Le hametz uniquement interdit que dans les espaces publics pendant la Pâque juive
De nombreux responsables d’hôpitaux déclarent qu’ils ne fouilleraient pas les sacs à la recherche de hametz ni ne l’interdirait. Mais dimanche, la sécurité d’un hôpital de Netanya, une ville dans le centre d’Israël, aurait confisqué des cookies qui n’étaient pas casher pendant Pessa’h à une femme enceinte qui venait effectuer un examen de contrôle selon Mako, l’un des sites d’information les plus lus d’Israël. Il n’est pas déterminé si la personne a reçu des instructions spécifiques de la part de la direction de l’hôpital.

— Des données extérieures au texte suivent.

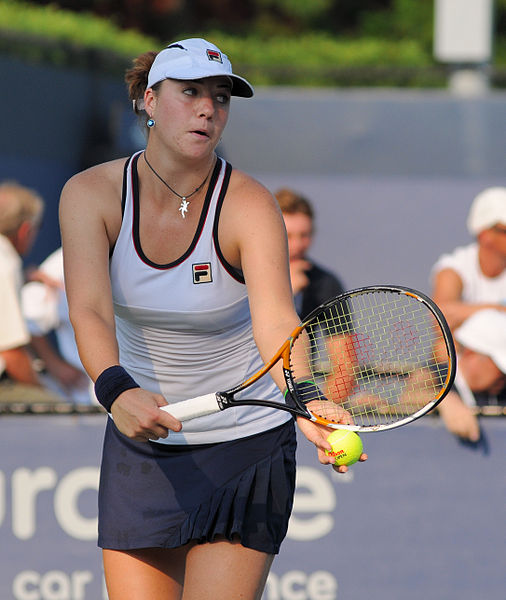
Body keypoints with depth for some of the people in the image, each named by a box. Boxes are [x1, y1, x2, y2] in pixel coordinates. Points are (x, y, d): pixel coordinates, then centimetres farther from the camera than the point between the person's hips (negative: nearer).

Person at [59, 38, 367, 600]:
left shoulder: (250, 206, -17)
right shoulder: (91, 194, -11)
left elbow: (275, 321, -32)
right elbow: (88, 311, -25)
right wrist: (118, 391, -45)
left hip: (244, 448, -2)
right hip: (141, 444, 2)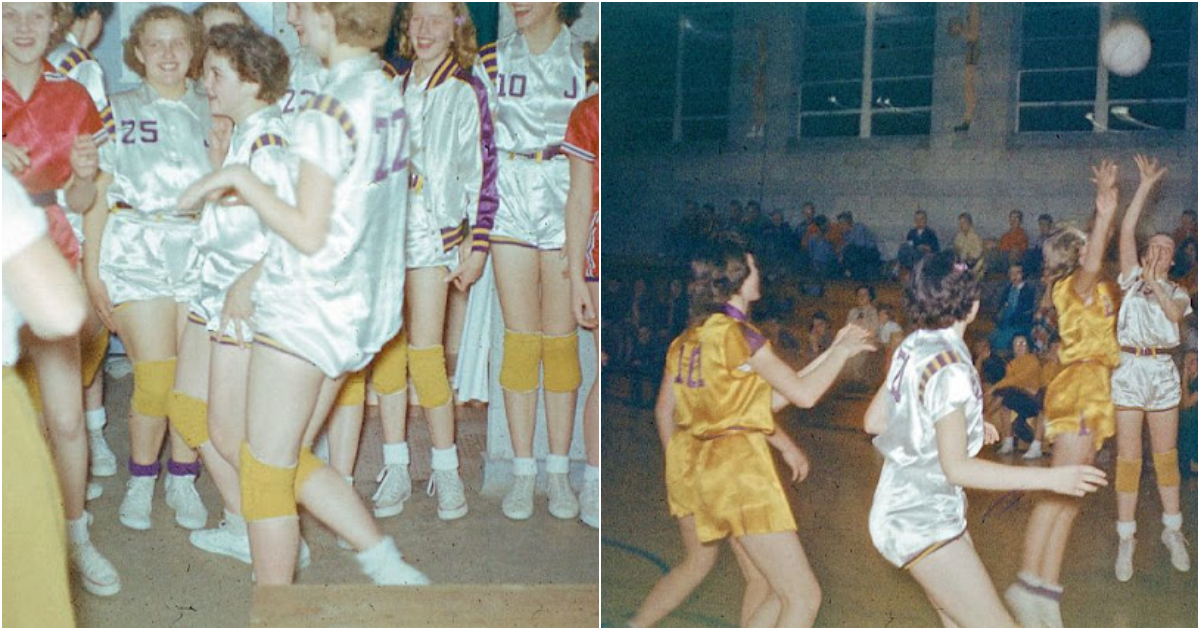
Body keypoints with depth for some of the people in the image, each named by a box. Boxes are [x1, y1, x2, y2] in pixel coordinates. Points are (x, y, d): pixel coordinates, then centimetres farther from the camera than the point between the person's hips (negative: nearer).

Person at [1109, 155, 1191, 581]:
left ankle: (1172, 530, 21)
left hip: (1164, 370, 2)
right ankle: (1126, 538, 4)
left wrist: (1155, 286, -16)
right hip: (1129, 369, -2)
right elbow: (1127, 230, -1)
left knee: (1166, 453, 9)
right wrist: (1146, 185, 0)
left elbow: (1176, 314, -10)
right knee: (1128, 455, -2)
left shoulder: (1177, 291, 13)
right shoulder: (1132, 277, 9)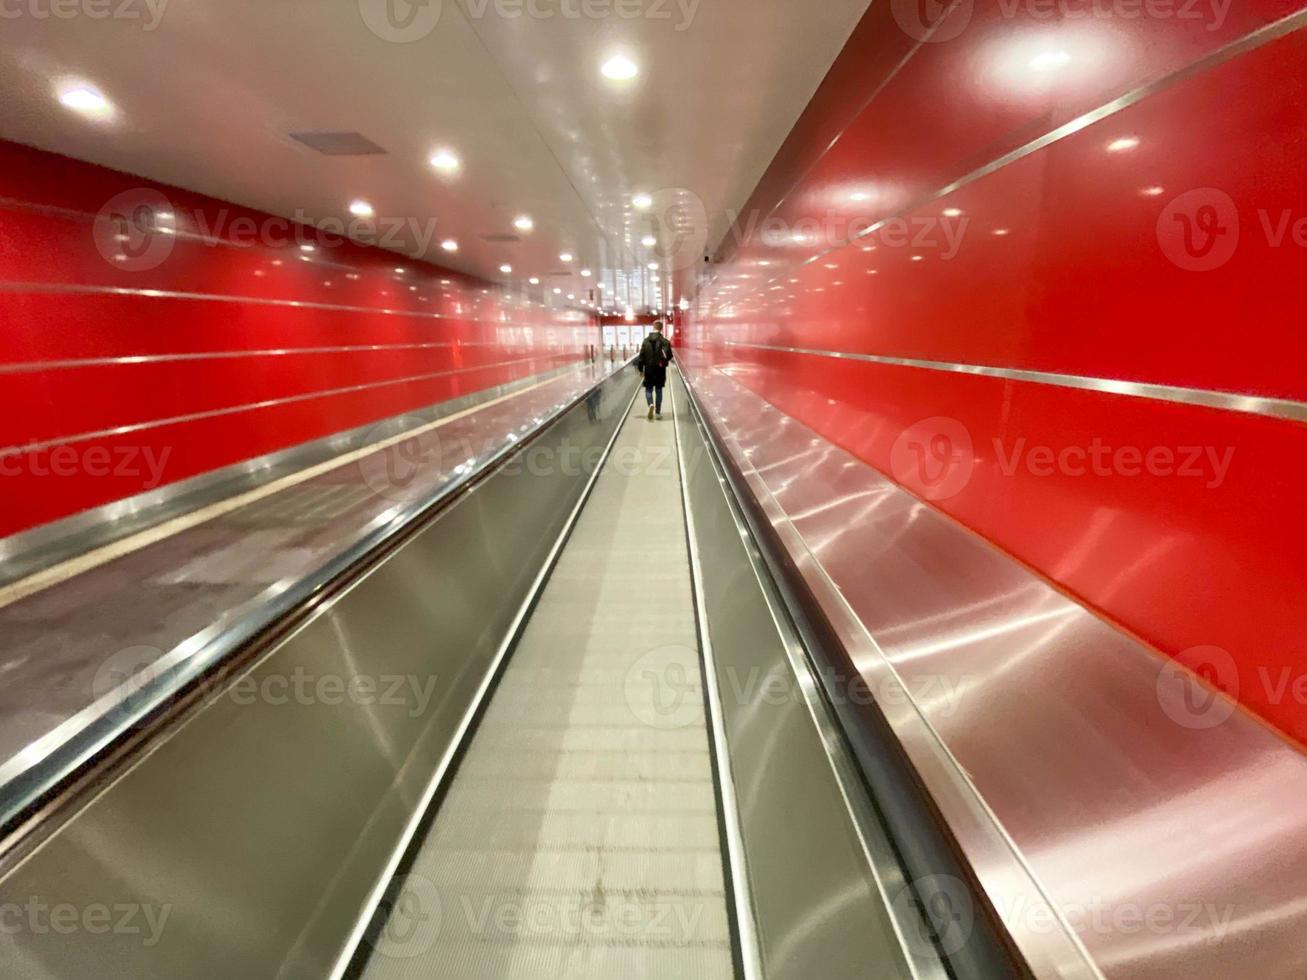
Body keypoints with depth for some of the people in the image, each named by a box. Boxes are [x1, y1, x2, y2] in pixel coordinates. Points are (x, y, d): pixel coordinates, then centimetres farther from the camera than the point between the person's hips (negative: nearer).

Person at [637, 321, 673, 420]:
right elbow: (669, 356, -9)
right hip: (660, 370, 0)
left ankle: (651, 404, -15)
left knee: (648, 389, 13)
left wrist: (641, 369, 7)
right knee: (659, 390, 10)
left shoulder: (646, 340, -2)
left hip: (648, 370, 1)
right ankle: (658, 412, 13)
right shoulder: (665, 341, -8)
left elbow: (641, 356, -2)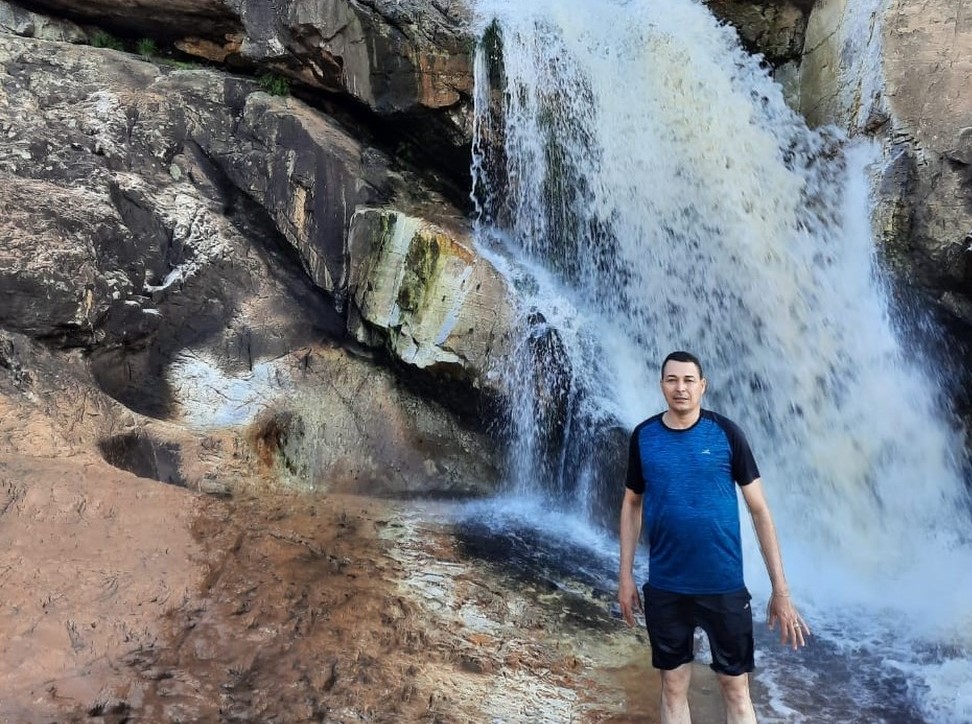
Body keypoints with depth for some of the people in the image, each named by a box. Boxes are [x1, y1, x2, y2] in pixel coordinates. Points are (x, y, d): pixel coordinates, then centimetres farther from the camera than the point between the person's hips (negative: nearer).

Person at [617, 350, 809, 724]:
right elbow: (632, 505, 8)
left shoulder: (726, 433, -7)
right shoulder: (643, 436, -1)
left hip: (723, 585, -1)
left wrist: (781, 589, -7)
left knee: (736, 690, 10)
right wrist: (625, 575, 5)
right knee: (673, 687, 13)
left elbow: (759, 508, -4)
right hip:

Selon un récent sondage réalisé par l’Institut israélien pour la démocratie auprès de 608 personnes en hébreu et 173 personnes en arabe, 48 % des personnes interrogées pensent que l’on devrait être autorisé à apporter du hametz dans les hôpitaux pendant les jours intermédiaires de Pessa’h (du 2ème au 6ème jour), tandis que 44 % s’y opposent.
Une grande majorité (76 %) s’oppose à ce que le personnel soit autorisé à fouiller les sacs des visiteurs à la recherche de hametz pendant les jours intermédiaires de la fête, et une majorité de répondants juifs (59 %) est favorable à la création d’aires spécifiques dans les hôpitaux pour les personnes qui mangent du pain au levain, une possibilité autorisée par la loi. Mais les partisans de la coalition gouvernementale soutiennent largement (72 %) l’interdiction totale du hametz dans les hôpitaux pendant la Pâque juive.
La loi sur le hametz, introduite en 1986, stipulait qu’un propriétaire d’entreprise ne pouvait pas exposer publiquement un produit levé pour la vente ou la consommation pendant la Pâque, afin d’éviter de blesser les personnes. En 2008, un tribunal de Jérusalem a statué qu’un magasin ou un restaurant n’était pas un lieu public et pouvait vendre du hametz pendant Pessa’h. Les ultra-orthodoxes ont tenté en vain de supprimer la mention de l’espace public et ont voulu interdire complètement la vente de hametz. À l’inverse, plusieurs tentatives d’abrogation de la loi ont également échoué.